Large Language Models and Causal Inference in Collaboration: A Survey
Xiaoyu Liu, Paiheng Xu, Junda Wu, Jiaxin Yuan, Yifan Yang, Yuhang Zhou, Fuxiao Liu, Tianrui Guan, Haoliang Wang, Tong Yu, Julian McAuley, Wei Ai, Furong Huang
TL;DR
This survey articulates a bidirectional bridge between causal inference and large language models (LLMs), analyzing how causal frameworks can enhance LLM reasoning, fairness, safety, and explainability, including multimodal variants. It catalogs methods for improving LLMs from a causal perspective—model understanding, commonsense and counterfactual reasoning, bias mitigation, safety, and explainability—alongside evaluation benchmarks.

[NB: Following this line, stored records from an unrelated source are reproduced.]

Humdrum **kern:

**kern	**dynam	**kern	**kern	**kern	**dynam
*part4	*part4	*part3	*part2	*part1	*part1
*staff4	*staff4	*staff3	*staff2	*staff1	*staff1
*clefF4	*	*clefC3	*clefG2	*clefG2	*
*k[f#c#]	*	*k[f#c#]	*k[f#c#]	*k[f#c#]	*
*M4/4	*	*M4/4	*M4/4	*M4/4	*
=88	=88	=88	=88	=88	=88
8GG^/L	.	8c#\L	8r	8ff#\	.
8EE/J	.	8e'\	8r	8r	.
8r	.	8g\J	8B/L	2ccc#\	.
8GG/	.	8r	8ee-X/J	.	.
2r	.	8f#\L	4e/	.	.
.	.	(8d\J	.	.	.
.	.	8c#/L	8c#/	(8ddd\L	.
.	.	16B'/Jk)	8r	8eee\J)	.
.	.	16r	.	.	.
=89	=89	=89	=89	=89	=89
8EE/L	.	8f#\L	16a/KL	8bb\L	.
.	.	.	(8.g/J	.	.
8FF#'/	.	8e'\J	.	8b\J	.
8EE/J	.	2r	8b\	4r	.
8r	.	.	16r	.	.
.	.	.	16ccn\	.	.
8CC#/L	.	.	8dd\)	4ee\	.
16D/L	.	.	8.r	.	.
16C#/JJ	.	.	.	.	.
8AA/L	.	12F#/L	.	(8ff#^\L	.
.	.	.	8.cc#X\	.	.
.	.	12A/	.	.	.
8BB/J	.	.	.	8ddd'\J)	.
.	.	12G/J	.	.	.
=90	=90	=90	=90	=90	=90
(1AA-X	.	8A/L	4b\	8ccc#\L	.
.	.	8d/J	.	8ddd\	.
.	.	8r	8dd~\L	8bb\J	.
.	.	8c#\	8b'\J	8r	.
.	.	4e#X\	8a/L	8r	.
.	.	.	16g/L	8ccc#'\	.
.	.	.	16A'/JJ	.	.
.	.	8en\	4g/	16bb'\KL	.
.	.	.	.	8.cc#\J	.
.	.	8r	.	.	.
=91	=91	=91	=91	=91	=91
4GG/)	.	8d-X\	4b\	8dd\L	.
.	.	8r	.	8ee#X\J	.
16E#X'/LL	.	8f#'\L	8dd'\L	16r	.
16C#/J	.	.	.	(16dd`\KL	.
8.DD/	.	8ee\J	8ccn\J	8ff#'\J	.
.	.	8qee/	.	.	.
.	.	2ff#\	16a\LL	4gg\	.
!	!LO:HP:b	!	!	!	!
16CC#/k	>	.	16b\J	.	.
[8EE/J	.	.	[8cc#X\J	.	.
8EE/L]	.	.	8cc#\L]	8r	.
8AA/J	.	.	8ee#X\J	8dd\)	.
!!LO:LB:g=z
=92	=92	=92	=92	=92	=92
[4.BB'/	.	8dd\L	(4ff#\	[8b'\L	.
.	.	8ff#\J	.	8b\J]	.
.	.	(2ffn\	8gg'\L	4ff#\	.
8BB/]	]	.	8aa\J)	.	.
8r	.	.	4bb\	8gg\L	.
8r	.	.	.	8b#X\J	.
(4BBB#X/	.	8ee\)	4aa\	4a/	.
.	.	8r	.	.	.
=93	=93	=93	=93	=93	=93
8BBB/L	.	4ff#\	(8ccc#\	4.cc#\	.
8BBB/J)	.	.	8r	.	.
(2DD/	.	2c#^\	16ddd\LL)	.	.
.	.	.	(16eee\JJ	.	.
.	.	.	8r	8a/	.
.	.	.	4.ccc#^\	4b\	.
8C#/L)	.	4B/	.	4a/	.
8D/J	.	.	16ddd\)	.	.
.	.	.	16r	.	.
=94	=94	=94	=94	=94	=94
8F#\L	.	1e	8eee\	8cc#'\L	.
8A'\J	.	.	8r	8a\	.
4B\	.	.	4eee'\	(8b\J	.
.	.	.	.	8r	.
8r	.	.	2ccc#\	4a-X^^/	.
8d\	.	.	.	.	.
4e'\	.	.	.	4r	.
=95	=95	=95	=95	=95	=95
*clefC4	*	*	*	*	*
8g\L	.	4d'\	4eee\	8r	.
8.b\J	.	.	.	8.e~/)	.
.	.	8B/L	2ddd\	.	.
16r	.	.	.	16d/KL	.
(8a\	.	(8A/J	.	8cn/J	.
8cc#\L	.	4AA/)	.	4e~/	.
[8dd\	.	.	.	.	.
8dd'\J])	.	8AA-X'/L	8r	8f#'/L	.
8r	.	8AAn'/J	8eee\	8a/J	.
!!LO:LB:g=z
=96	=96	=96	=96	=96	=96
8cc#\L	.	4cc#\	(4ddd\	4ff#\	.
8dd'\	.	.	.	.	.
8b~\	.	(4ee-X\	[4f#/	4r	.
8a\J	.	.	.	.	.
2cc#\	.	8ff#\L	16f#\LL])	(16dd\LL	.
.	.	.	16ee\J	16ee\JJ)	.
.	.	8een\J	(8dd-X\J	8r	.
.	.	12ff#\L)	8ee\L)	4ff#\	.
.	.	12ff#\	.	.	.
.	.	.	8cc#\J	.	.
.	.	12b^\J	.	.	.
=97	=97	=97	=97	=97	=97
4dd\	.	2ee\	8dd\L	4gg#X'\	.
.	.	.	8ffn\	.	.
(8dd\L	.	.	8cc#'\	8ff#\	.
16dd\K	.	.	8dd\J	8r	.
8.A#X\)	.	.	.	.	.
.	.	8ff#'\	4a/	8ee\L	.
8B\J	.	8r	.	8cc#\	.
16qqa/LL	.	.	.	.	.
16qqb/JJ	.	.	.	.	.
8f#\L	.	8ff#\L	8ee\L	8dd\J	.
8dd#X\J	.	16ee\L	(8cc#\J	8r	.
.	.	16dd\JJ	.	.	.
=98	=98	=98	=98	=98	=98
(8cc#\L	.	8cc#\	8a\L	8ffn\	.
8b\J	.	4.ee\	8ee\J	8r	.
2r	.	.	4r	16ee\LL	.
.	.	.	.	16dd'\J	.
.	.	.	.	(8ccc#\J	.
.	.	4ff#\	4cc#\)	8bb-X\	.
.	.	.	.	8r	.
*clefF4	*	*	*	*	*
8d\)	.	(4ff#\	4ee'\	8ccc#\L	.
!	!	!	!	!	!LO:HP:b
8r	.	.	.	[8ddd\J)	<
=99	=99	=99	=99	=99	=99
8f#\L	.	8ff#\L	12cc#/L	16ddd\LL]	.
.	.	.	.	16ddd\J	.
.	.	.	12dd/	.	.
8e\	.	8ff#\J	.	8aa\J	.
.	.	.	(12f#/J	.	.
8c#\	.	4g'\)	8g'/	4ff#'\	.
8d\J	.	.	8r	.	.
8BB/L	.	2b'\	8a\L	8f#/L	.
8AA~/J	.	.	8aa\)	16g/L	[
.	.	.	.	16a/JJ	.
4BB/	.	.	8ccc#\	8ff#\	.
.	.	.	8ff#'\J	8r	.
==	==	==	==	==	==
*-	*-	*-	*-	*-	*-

Conversely, it surveys how LLMs can aid causal inference, notably in causal-relationship discovery and treatment-effect estimation, via counterfactual data generation, prompts, and integration with traditional causal-discovery techniques. The work highlights practical implications for building more reliable, fair, and interpretable AI systems and outlines future directions such as data augmentation for imbalanced data and alleviating unconfoundedness assumptions with language-model priors.
Abstract
Causal inference has shown potential in enhancing the predictive accuracy, fairness, robustness, and explainability of Natural Language Processing (NLP) models by capturing causal relationships among variables. The emergence of generative Large Language Models (LLMs) has significantly impacted various NLP domains, particularly through their advanced reasoning capabilities. This survey focuses on evaluating and improving LLMs from a causal view in the following areas: understanding and improving the LLMs' reasoning capacity, addressing fairness and safety issues in LLMs, complementing LLMs with explanations, and handling multimodality. Meanwhile, LLMs' strong reasoning capacities can in turn contribute to the field of causal inference by aiding causal relationship discovery and causal effect estimations. This review explores the interplay between causal inference frameworks and LLMs from both perspectives, emphasizing their collective potential to further the development of more advanced and equitable artificial intelligence systems.